Location
- 4900 Sugar Ridge Road Pemberville, Ohio 43450 United States
- Coordinates: 41°25′0″N 83°29′27″W﻿ / ﻿41.41667°N 83.49083°W

Information
- School type: Public
- School district: Eastwood Local School District
- Principal: Jim Kieper
- Teaching staff: 27.33 (FTE)
- Grades: 9-12
- Student to teacher ratio: 14.34
- Hours in school day: 7.5
- Campus type: Rural
- Colors: Red, white, and Columbia blue
- Athletics conference: Northern Buckeye Conference
- Mascot: Eagles
- Accreditation: North Central Association of Colleges and Secondary Schools
- Newspaper: The Eagle's Eye
- Yearbook: The Aquila
- Communities served: Pemberville, Luckey, Stony Ridge, Sugar Ridge, Dowling, and Dunbridge
- Website: ehs.eastwoodschools.org

= Eastwood High School (Ohio) =

Eastwood High School is a public high school located in Troy Township, in between the villages of Pemberville and Luckey in the U.S. State of Ohio. It is the only high school in the Eastwood Local School District, which covers parts of eastern Wood County, and holds grades nine through twelve. The school colors are red, white, and Columbia blue and it competes in the Northern Buckeye Conference for athletics. Eastwood is affiliated with the Penta Career Center.

== Library ==
The high school library is available for use of the students before school and in Academic Assist. It may also be used during a class with permission from a teacher. The library also serves as the computer lab in the high school. Beginning in the 2007-2008 school year the school district hired a district computer administrator. With the hiring of this individual came a new school network. Students have usernames and passwords to use the computers. They can save homework, papers, and projects to the school network instead of the hard drive.

== Athletics ==
Eastwood High School has a variety of athletics for its students to participate in. The school's mascot is the American bald eagle. The school was a member of the Suburban Lakes League, but joined the Northern Buckeye Conference in fall 2011 as the SLL dissipated at the end of the spring 2011 season.

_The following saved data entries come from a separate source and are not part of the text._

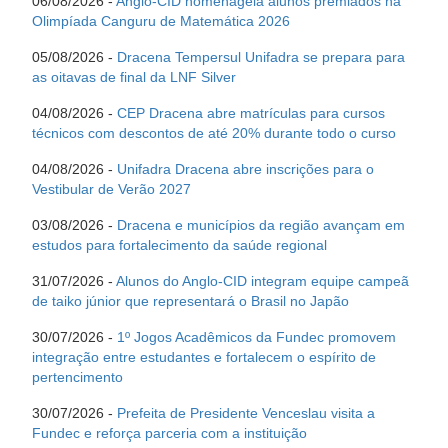
06/08/2026 -
Anglo-CID homenageia alunos premiados na
Olimpíada Canguru de Matemática 2026
05/08/2026 -
Dracena Tempersul Unifadra se prepara para
as oitavas de final da LNF Silver
04/08/2026 -
CEP Dracena abre matrículas para cursos
técnicos com descontos de até 20% durante todo o curso
04/08/2026 -
Unifadra Dracena abre inscrições para o
Vestibular de Verão 2027
03/08/2026 -
Dracena e municípios da região avançam em
estudos para fortalecimento da saúde regional
31/07/2026 -
Alunos do Anglo-CID integram equipe campeã
de taiko júnior que representará o Brasil no Japão
30/07/2026 -
1º Jogos Acadêmicos da Fundec promovem
integração entre estudantes e fortalecem o espírito de
pertencimento
30/07/2026 -
Prefeita de Presidente Venceslau visita a
Fundec e reforça parceria com a instituição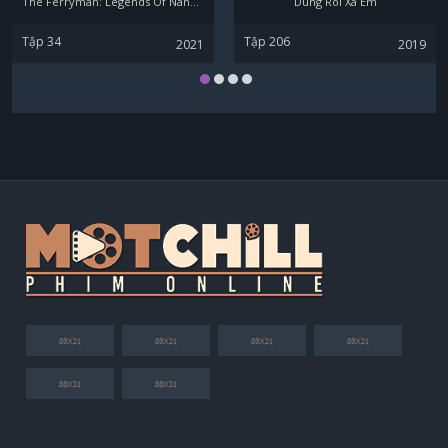
The Ferryman: Legends Of Nanyang
Dung Roi Xa Em
Tập 34
Tập 206
2021
2019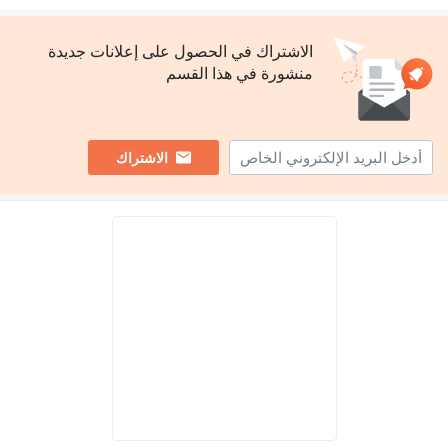
الاشتراك في الحصول على إعلانات جديدة
منشورة في هذا القسم
الاشتراك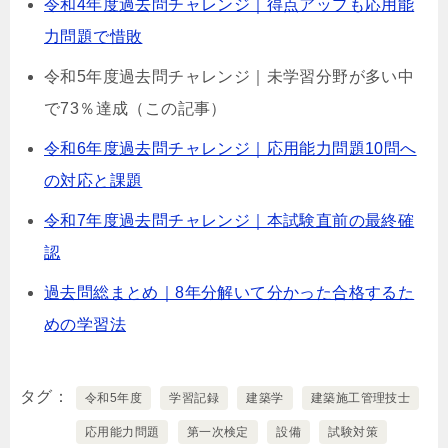
令和4年度過去問チャレンジ｜得点アップも応用能
力問題で惜敗
令和5年度過去問チャレンジ｜未学習分野が多い中
で73％達成（この記事）
令和6年度過去問チャレンジ｜応用能力問題10問へ
の対応と課題
令和7年度過去問チャレンジ｜本試験直前の最終確
認
過去問総まとめ｜8年分解いて分かった合格するた
めの学習法
タグ
令和5年度
学習記録
建築学
建築施工管理技士
応用能力問題
第一次検定
設備
試験対策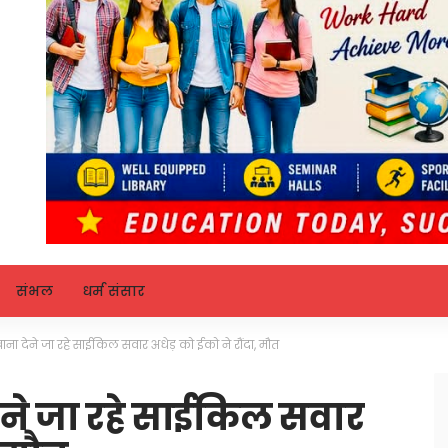
संभल
धर्म संसार
ना देने जा रहे साईकिल सवार अधेड़ को ईको ने रौंदा, मौत
ने जा रहे साईकिल सवार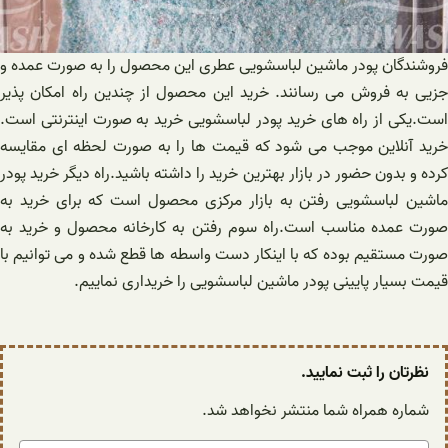
فروشندگان پودر ماشین لباسشویی عطری این محصول را به صورت عمده و
جزیی به فروش می رسانند. خرید این محصول از چندین راه امکان پذیر
است.یکی از راه های خرید پودر لباسشویی خرید به صورت اینترنتی است.
خرید آنلاین موجب می شود که قیمت ها را به صورت لحظه ای مقایسه
کرده و بدون حضور در بازار بهترین خرید را داشته باشید.راه دیگر خرید پودر
ماشین لباسشویی رفتن به بازار مرکزی محصول است که برای خرید به
صورت عمده مناسب است.راه سوم رفتن به کارخانه محصول و خرید به
صورت مستقیم بوده که با اینکار دست واسطه ها قطع شده و می توانیم با
قیمت بسیار پایینی پودر ماشین لباسشویی را خریداری نماییم.
نظرتان را ثبت نمایید.
شماره همراه شما منتشر نخواهد شد.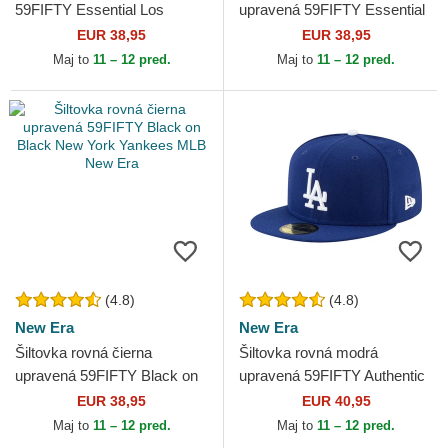
59FIFTY Essential Los
upravená 59FIFTY Essential
Angeles Dodgers MLB New
New York Yankees MLB New
EUR 38,95
EUR 38,95
Era
Era
Maj to
11 – 12 pred.
Maj to
11 – 12 pred.
(4.8)
(4.8)
New Era
New Era
Šiltovka rovná čierna
Šiltovka rovná modrá
upravená 59FIFTY Black on
upravená 59FIFTY Authentic
Black New York Yankees
On Field Game Los Angeles
EUR 38,95
EUR 40,95
MLB New Era
Dodgers MLB New Era
Maj to
11 – 12 pred.
Maj to
11 – 12 pred.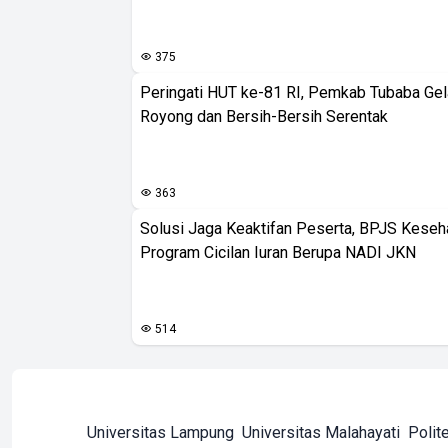
375
Peringati HUT ke-81 RI, Pemkab Tubaba Gel
Royong dan Bersih-Bersih Serentak
363
Solusi Jaga Keaktifan Peserta, BPJS Keseh
Program Cicilan Iuran Berupa NADI JKN
514
Universitas Lampung
Universitas Malahayati
Polit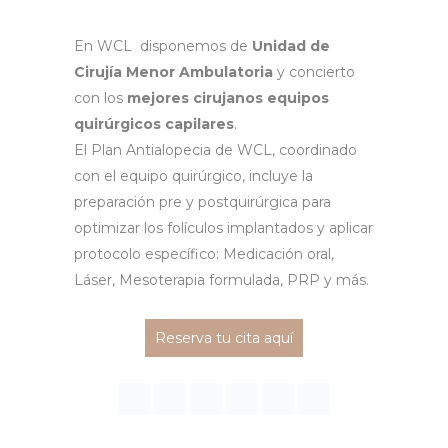
En WCL disponemos de
Unidad de
Cirujía Menor Ambulatoria
y concierto
con los
mejores cirujanos equipos
quirúrgicos capilares
.
El Plan Antialopecia de WCL, coordinado
con el equipo quirúrgico, incluye la
preparación pre y postquirúrgica para
optimizar los folículos implantados y aplicar
protocolo específico: Medicación oral,
Láser, Mesoterapia formulada, PRP y más.
Reserva tu cita aquí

- Fall sports: Cheerleading (football), cross country, football, soccer, marching band, volleyball, and golf
- Winter sports: Hockey (club team), basketball, intramurals (basketball), dance team, cheerleading (basketball), swimming, and wrestling
- Spring sports: Track, baseball, and softball

===State championships===

- Boys Baseball – 1939
- Girls Volleyball – 1993
- Girls Bowling - 2009
- Boys Track and Field - 2009, 2010

== Clubs and organizations ==
Students at Eastwood high school have an opportunity to participate in many clubs and organizations.

Students who are enrolled in Agricultural Education at Eastwood High School are part of the Eastwood Local FFA Chapter. Member participate in various activities and Career Development Events. Members of the Eastwood FFA Chapter also have an opportunity to become Officers.